Russian President Vladimir Putin approved a series of instructions for Russian agencies and high-level officials on January 2 likely to address criticisms of the Kremlin’s treatment of military personnel and portray the Kremlin as an involved war-time apparatus. These instructions are ostensibly an effort to address grievances voiced by mothers of servicemen during a highly staged November 25 meeting with Putin. The 11 instructions direct several high-ranking members of the Russian government—including Defense Minister Sergei Shoigu, Prime Minister Mikhail Mishustin, and Moscow Mayor Sergey Sobyanin—and government agencies (including the Russian Ministry of Defense) to collaborate with other agencies and non-government organizations to generate a list of recommendations for addressing and improving supply, benefits, and healthcare processes for military personnel. Putin instructed the Ministry of Culture to assist the nongovernmental organization “Committee of the Fatherland Warrior’s Families” to help create documentaries and other material to showcase the “courage and heroism” of Russian forces in Ukraine and to screen domestic documentaries to “fight against the spread of neo-Nazi and neo-fascist ideology.” These instructions are unlikely to generate significant changes and will likely take significant time to implement.

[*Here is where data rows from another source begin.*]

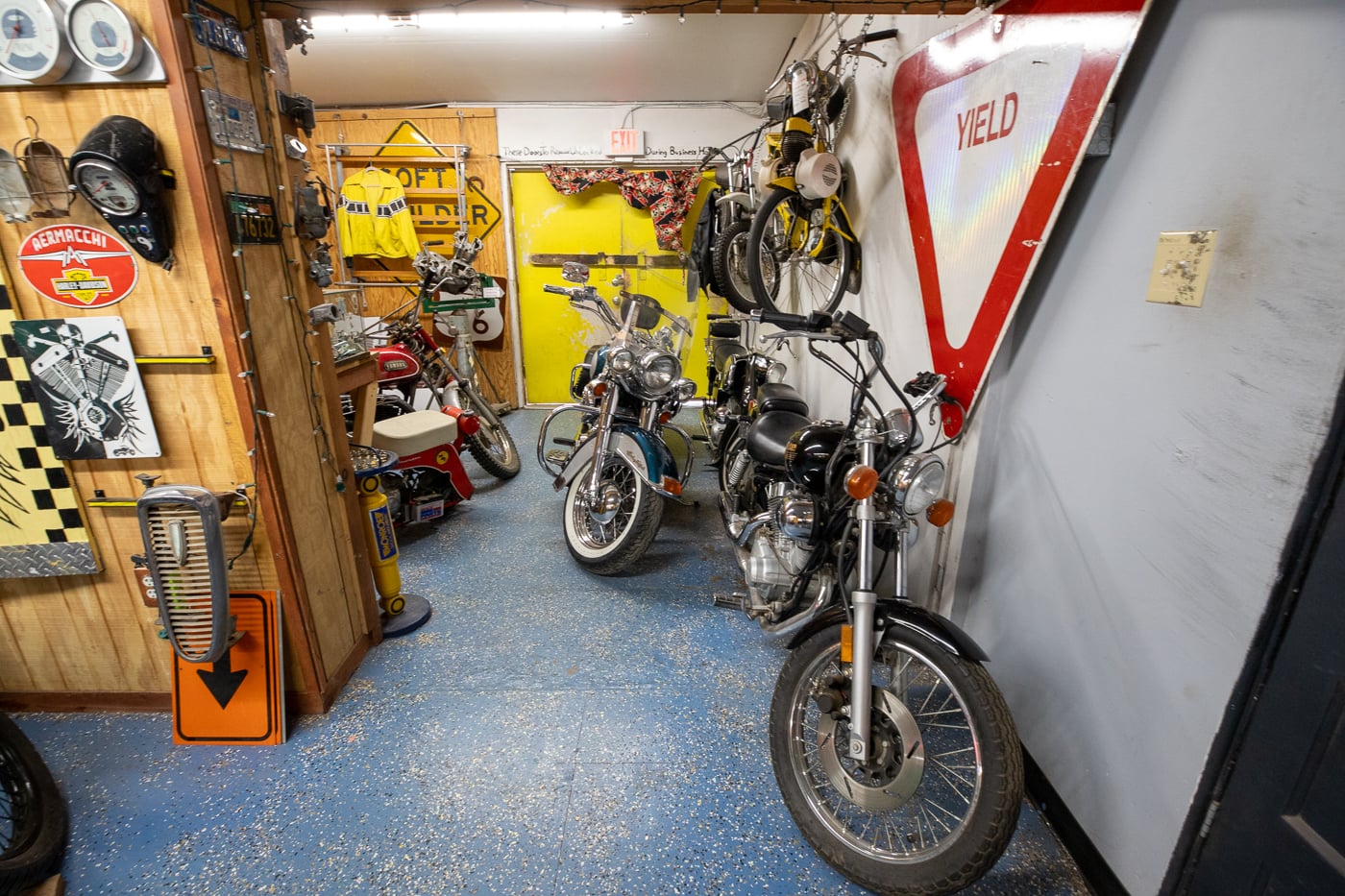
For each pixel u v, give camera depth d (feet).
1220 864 3.16
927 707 5.80
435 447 9.73
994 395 4.99
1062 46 3.90
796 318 4.52
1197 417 3.22
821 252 8.31
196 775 5.07
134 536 5.18
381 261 15.70
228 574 5.05
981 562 5.32
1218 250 3.06
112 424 4.77
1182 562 3.34
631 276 16.38
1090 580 4.06
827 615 4.57
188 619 4.79
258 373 4.85
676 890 4.18
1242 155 2.92
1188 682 3.33
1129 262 3.65
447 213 15.58
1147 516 3.57
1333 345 2.55
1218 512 3.11
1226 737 3.09
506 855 4.42
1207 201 3.12
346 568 6.23
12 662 5.56
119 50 3.91
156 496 4.46
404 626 6.99
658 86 13.83
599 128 14.99
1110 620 3.90
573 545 8.39
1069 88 3.84
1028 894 4.12
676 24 10.74
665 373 7.71
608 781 5.04
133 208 4.10
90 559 5.15
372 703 5.89
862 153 7.73
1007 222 4.54
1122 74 3.63
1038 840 4.46
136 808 4.76
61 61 3.95
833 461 4.90
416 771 5.12
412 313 11.91
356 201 14.99
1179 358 3.32
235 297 4.58
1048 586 4.48
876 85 7.22
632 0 4.65
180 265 4.49
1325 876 2.64
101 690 5.69
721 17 10.57
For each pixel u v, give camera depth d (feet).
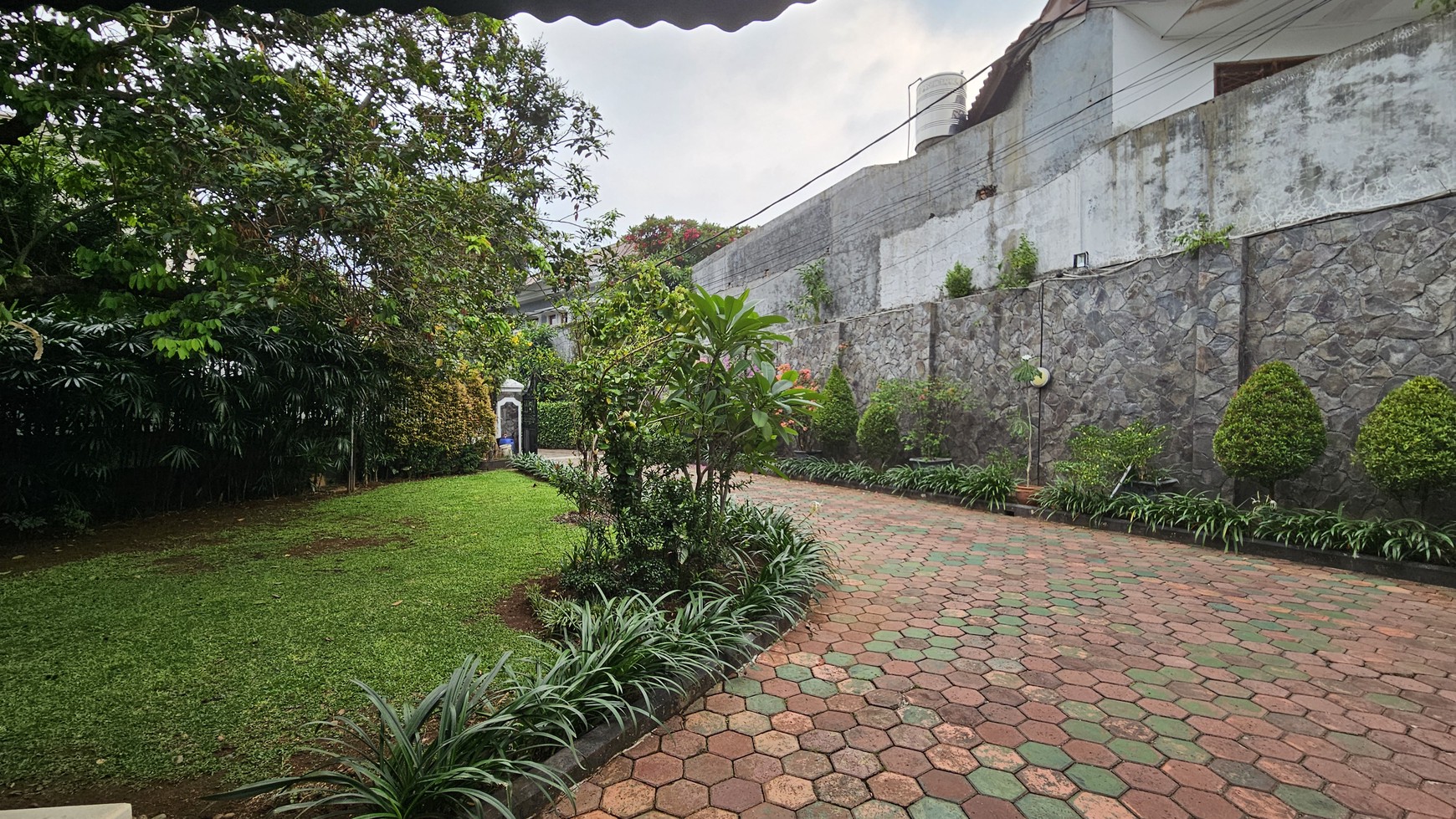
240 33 12.03
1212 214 23.27
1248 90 22.26
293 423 22.36
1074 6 28.53
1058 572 14.65
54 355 15.72
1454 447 13.15
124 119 7.78
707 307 11.41
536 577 13.07
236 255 10.28
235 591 12.17
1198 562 15.40
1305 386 16.34
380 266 13.48
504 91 20.24
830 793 6.39
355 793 5.32
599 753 6.83
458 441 31.35
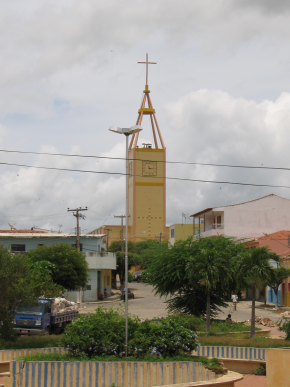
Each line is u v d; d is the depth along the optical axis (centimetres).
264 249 2273
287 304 4631
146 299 5362
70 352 1512
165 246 3134
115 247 9325
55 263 4275
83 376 1342
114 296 6088
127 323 1585
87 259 5416
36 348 1750
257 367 1734
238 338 2234
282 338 2397
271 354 1335
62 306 2900
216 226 6581
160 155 11606
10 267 2028
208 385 1309
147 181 11462
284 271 4134
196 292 2906
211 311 2947
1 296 1992
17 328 2488
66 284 4328
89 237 5978
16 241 5697
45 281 2202
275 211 6481
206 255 2466
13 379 1347
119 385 1340
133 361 1388
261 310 4372
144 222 11338
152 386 1339
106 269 5881
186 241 3053
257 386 1510
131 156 11750
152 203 11419
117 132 1852
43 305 2541
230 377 1384
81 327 1544
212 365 1416
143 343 1507
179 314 2817
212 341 2008
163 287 2964
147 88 12125
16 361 1363
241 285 2628
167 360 1426
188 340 1534
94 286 5431
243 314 4031
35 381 1345
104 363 1348
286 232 5794
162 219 11381
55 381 1344
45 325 2539
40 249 4428
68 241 5750
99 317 1616
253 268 2228
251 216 6469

The Iranian state security services have intensified their protest crackdown and social oppression in recent days. Security forces have substantially increased their presence in some cities, such as Javanroud and Semirom, according to social media users, after significant protests occurred there on December 31. The Khuzestan Neighborhood Youth similarly reported that security forces disrupted electricity and telephone lines and shot at citizens in Izeh on January 1. The regime has escalated efforts to reimpose social control as well. Security forces have arrested two reformist journalists in recent days and resumed using surveillance cameras to identify women not properly adhering to the mandatory hijab law in cars.

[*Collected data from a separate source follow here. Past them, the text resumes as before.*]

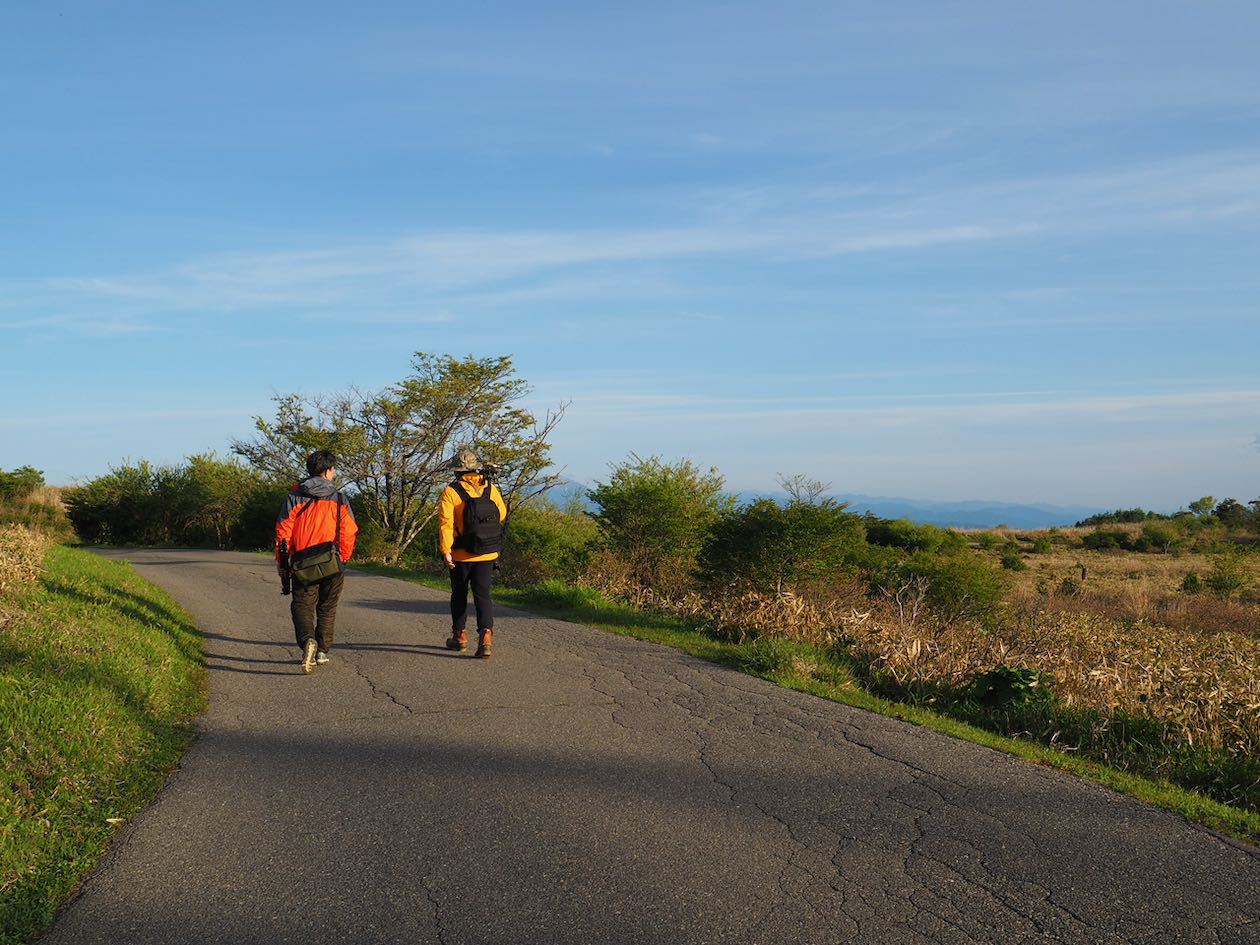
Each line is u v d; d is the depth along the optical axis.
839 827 4.34
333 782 4.98
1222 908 3.53
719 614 11.09
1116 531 58.12
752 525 15.50
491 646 8.94
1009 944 3.24
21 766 4.63
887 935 3.29
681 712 6.57
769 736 5.95
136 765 5.12
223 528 34.16
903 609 10.91
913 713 6.72
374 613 11.62
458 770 5.18
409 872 3.82
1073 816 4.53
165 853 4.03
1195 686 7.63
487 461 25.70
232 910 3.49
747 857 3.98
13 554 10.58
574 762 5.34
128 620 9.02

Ukrainian air defenses reportedly intercepted all drones from two consecutive nights of Russian drone strike attacks against Ukraine on December 31 – January 2. Ukraine’s air force reported on January 1 that Ukrainian air defense forces shot down all 45 Russian Iranian-made Shahed-136 drones that Russia fired at Ukraine on New Year's Eve. Ukrainian Air Force Spokesman Yuriy Ignat stated on January 1 that Ukrainian forces used the US-provided NASAMS air defense system to shoot down these drones. The Ukrainian General Staff reported on January 2 that Ukrainian forces intercepted all 39 Shahed-136 drones launched against Ukraine between the night of January 1 and 2. The Ukrainian General Staff again reported on January 2 that Ukrainian forces shot down all 27 Shahed-136 drones that Russian forces launched against Ukraine on January 2, though it is unclear if this figure includes the previously reported intercepts from the night between January 1 and 2. Deputy Head of the Ukrainian Main Intelligence Directorate (GUR) Vadym Skibitsky reiterated on January 1 that Russian forces only have enough cruise missiles to conduct two to three more large-scale missile attacks against Ukraine.